* To-do item: Every entry must be repeated exactly. Exclude all pictures.

Materials provided section start

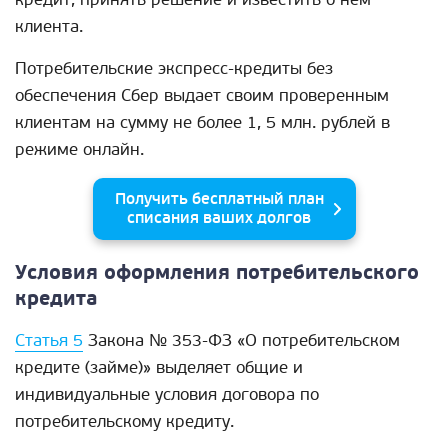
клиента.
Потребительские экспресс-кредиты без
обеспечения Сбер выдает своим проверенным
клиентам на сумму не более 1, 5 млн. рублей в
режиме онлайн.
Получить бесплатный план
списания ваших долгов
Условия оформления потребительского
кредита
Статья 5
Закона № 353-ФЗ «О потребительском
кредите (займе)» выделяет общие и
индивидуальные условия договора по
потребительскому кредиту.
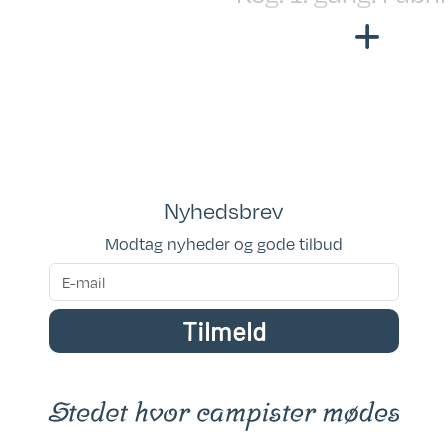
d. Siddegrp.: 223
ny
60 / 130 Cm
Totallængde cm.: 
ge mål: 199 x 139
Bredde i cm.: 250
Garanti: 2 års
fabriksgaranti / 12
Nyhedsbrev
tæthedsgaranti
Modtag nyheder og gode tilbud
Kan ses i butik: Klar
fremvisning
Tilmeld
Placeringsadresse
Hinshøj Caravan
Siddepladser: 4-6
Sovepladser: 4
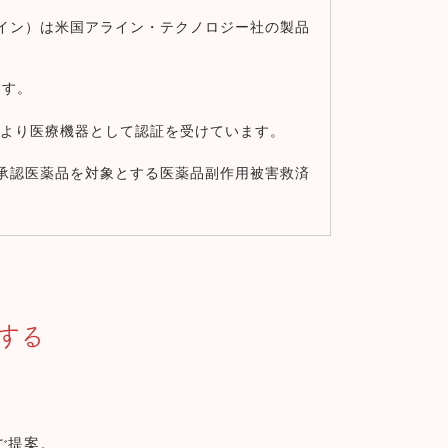
ライン）は米国アライン・テクノロジー社の製品
ます。
局）により医療機器として認証を受けています。
、承認医薬品を対象とする医薬品副作用被害救済
する
ご提案。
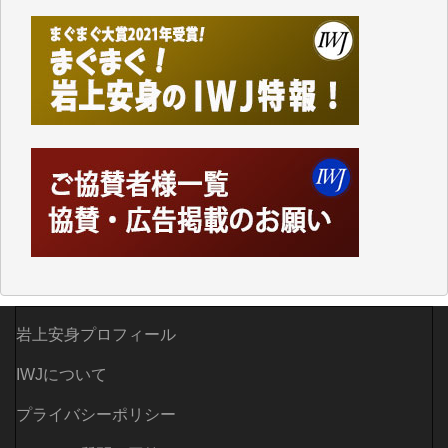
つでも簡単にアクセスできるようにして来ました。し
かし、それができるのもコンテンツがサーバーに保存
されているからこそのことであり、そのサーバーが使
えなくなってしまえば二度と視ることが出来なくなっ
てしまいます。
「何とかしなければ、何とかしてほしい。」と思いな
がらも前述した事情でどうにもならない自分の非力に
歯ぎしりするばかりです。（T.M.様）
いつもまともな報道、ありがとうございます。（新城
靖 様）
岩上安身プロフィール
IWJについて
プライバシーポリシー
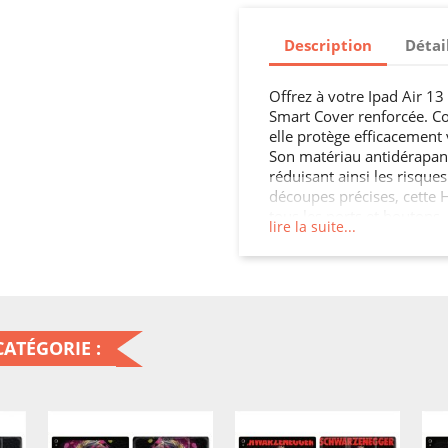
Description
Détai
Offrez à votre Ipad Air 13
Smart Cover renforcée. Co
elle protège efficacement 
Son matériau antidérapant
réduisant ainsi les risque
découpes précises, cette 
tous les ports et boutons.
lire la suite...
touche de style à votre Ip
ATÉGORIE :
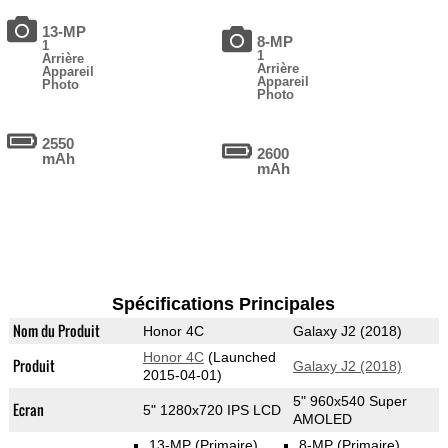
13-MP
8-MP
1
1
Arrière
Arrière
Appareil
Appareil
Photo
Photo
2550
2600
mAh
mAh
Spécifications Principales
Nom du Produit
Honor 4C
Galaxy J2 (2018)
Honor 4C
(Launched
Produit
Galaxy J2 (2018)
2015-04-01)
5" 960x540 Super
Ecran
5" 1280x720 IPS LCD
AMOLED
13-MP
(Primaire)
8-MP
(Primaire)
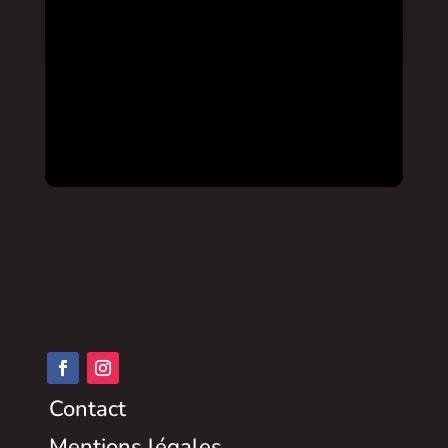
Contact
Mentions légales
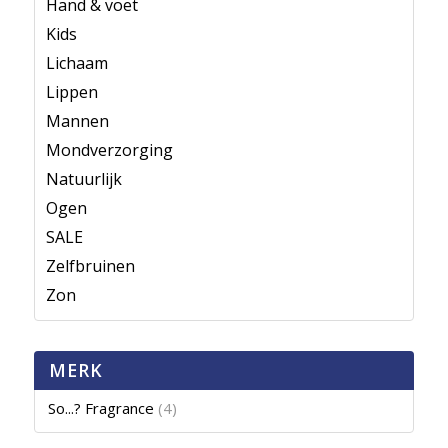
Hand & voet
Kids
Lichaam
Lippen
Mannen
Mondverzorging
Natuurlijk
Ogen
SALE
Zelfbruinen
Zon
MERK
So...? Fragrance
(4)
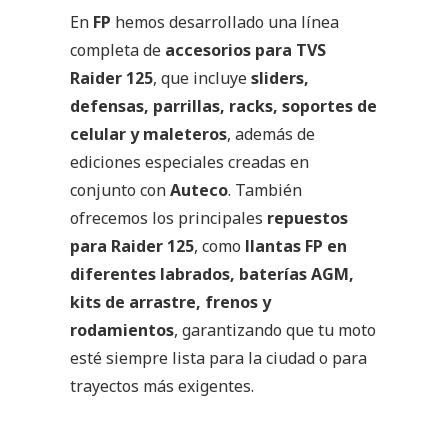
En
FP
hemos desarrollado una línea
completa de
accesorios para TVS
Raider 125
, que incluye
sliders,
defensas, parrillas, racks, soportes de
celular y maleteros
, además de
ediciones especiales creadas en
conjunto con
Auteco
. También
ofrecemos los principales
repuestos
para Raider 125
, como
llantas FP en
diferentes labrados, baterías AGM,
kits de arrastre, frenos y
rodamientos
, garantizando que tu moto
esté siempre lista para la ciudad o para
trayectos más exigentes.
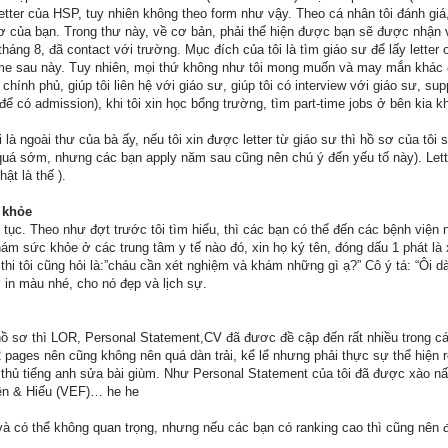
letter của HSP, tuy nhiên không theo form như vậy. Theo cá nhân tôi đánh giá,
sơ của bạn. Trong thư này, về cơ bản, phải thể hiện được bạn sẽ được nhận 
 tháng 8, đã contact với trường. Mục đích của tôi là tìm giáo sư để lấy lette
e sau này. Tuy nhiên, mọi thứ không như tôi mong muốn và may mắn khác đã đ
 chính phủ, giúp tôi liên hệ với giáo sư, giúp tôi có interview với giáo sư, s
ể có admission), khi tôi xin học bổng trường, tìm part-time jobs ở bên kia k
i là ngoài thư của bà ấy, nếu tôi xin được letter từ giáo sư thì hồ sơ của tôi
 quá sớm, nhưng các bạn apply năm sau cũng nên chú ý đến yếu tố này). Lett
ật là thế ).
 khỏe
ủ tục. Theo như đợt trước tôi tìm hiểu, thì các bạn có thể đến các bệnh việ
ám sức khỏe ở các trung tâm y tế nào đó, xin họ ký tên, đóng dấu 1 phát là
o thi tôi cũng hỏi là:”cháu cần xét nghiệm và khám những gì ạ?” Cô ý tá: “Ôi
 in màu nhé, cho nó đẹp và lịch sự.
ồ sơ thì LOR, Personal Statement,CV đã đươc đề cập đến rất nhiều trong các
2 pages nên cũng không nên quá dàn trải, kể lể nhưng phải thực sự thể hiện 
 thủ tiếng anh sửa bài giùm. Như Personal Statement của tôi đã được xào nấ
ên & Hiếu (VEF)… he he
và có thể không quan trọng, nhưng nếu các bạn có ranking cao thì cũng nên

Materials provided section end

* Solution to the exercise:
клиента.
Потребительские экспресс-кредиты без
обеспечения Сбер выдает своим проверенным
клиентам на сумму не более 1, 5 млн. рублей в
режиме онлайн.
Получить бесплатный план
списания ваших долгов
Условия оформления потребительского
кредита
Статья 5
Закона № 353-ФЗ «О потребительском
кредите (займе)» выделяет общие и
индивидуальные условия договора по
потребительскому кредиту.
d. Siddegrp.: 223
ny
60 / 130 Cm
Totallængde cm.: 
ge mål: 199 x 139
Bredde i cm.: 250
Garanti: 2 års
fabriksgaranti / 12
Nyhedsbrev
tæthedsgaranti
Modtag nyheder og gode tilbud
Kan ses i butik: Klar
fremvisning
Tilmeld
Placeringsadresse
Hinshøj Caravan
Siddepladser: 4-6
Sovepladser: 4
ライン）は米国アライン・テクノロジー社の製品
ます。
局）により医療機器として認証を受けています。
、承認医薬品を対象とする医薬品副作用被害救済
する
ご提案。
つでも簡単にアクセスできるようにして来ました。し
かし、それができるのもコンテンツがサーバーに保存
されているからこそのことであり、そのサーバーが使
えなくなってしまえば二度と視ることが出来なくなっ
てしまいます。
「何とかしなければ、何とかしてほしい。」と思いな
がらも前述した事情でどうにもならない自分の非力に
歯ぎしりするばかりです。（T.M.様）
いつもまともな報道、ありがとうございます。（新城
靖 様）
岩上安身プロフィール
IWJについて
プライバシーポリシー
Description
Détai
Offrez à votre Ipad Air 13
Smart Cover renforcée. Co
elle protège efficacement 
Son matériau antidérapant
réduisant ainsi les risque
découpes précises, cette 
tous les ports et boutons.
lire la suite...
touche de style à votre Ip
ATÉGORIE :
13-MP
8-MP
1
1
Arrière
Arrière
Appareil
Appareil
Photo
Photo
2550
2600
mAh
mAh
Spécifications Principales
Nom du Produit
Honor 4C
Galaxy J2 (2018)
Honor 4C
(Launched
Produit
Galaxy J2 (2018)
2015-04-01)
5" 960x540 Super
Ecran
5" 1280x720 IPS LCD
AMOLED
13-MP
(Primaire)
8-MP
(Primaire)
Contact
Mentions légales
Hand & voet
Kids
Lichaam
Lippen
Mannen
Mondverzorging
Natuurlijk
Ogen
SALE
Zelfbruinen
Zon
MERK
So...? Fragrance
(4)
En
FP
hemos desarrollado una línea
completa de
accesorios para TVS
Raider 125
, que incluye
sliders,
defensas, parrillas, racks, soportes de
celular y maleteros
, además de
ediciones especiales creadas en
conjunto con
Auteco
. También
ofrecemos los principales
repuestos
para Raider 125
, como
llantas FP en
diferentes labrados, baterías AGM,
kits de arrastre, frenos y
rodamientos
, garantizando que tu moto
esté siempre lista para la ciudad o para
trayectos más exigentes.
letter của HSP, tuy nhiên không theo form như vậy. Theo cá nhân tôi đánh giá,
sơ của bạn. Trong thư này, về cơ bản, phải thể hiện được bạn sẽ được nhận 
 tháng 8, đã contact với trường. Mục đích của tôi là tìm giáo sư để lấy lette
e sau này. Tuy nhiên, mọi thứ không như tôi mong muốn và may mắn khác đã đ
 chính phủ, giúp tôi liên hệ với giáo sư, giúp tôi có interview với giáo sư, s
ể có admission), khi tôi xin học bổng trường, tìm part-time jobs ở bên kia k
i là ngoài thư của bà ấy, nếu tôi xin được letter từ giáo sư thì hồ sơ của tôi
 quá sớm, nhưng các bạn apply năm sau cũng nên chú ý đến yếu tố này). Lett
ật là thế ).
 khỏe
ủ tục. Theo như đợt trước tôi tìm hiểu, thì các bạn có thể đến các bệnh việ
ám sức khỏe ở các trung tâm y tế nào đó, xin họ ký tên, đóng dấu 1 phát là
o thi tôi cũng hỏi là:”cháu cần xét nghiệm và khám những gì ạ?” Cô ý tá: “Ôi
 in màu nhé, cho nó đẹp và lịch sự.
ồ sơ thì LOR, Personal Statement,CV đã đươc đề cập đến rất nhiều trong các
2 pages nên cũng không nên quá dàn trải, kể lể nhưng phải thực sự thể hiện 
 thủ tiếng anh sửa bài giùm. Như Personal Statement của tôi đã được xào nấ
ên & Hiếu (VEF)… he he
và có thể không quan trọng, nhưng nếu các bạn có ranking cao thì cũng nên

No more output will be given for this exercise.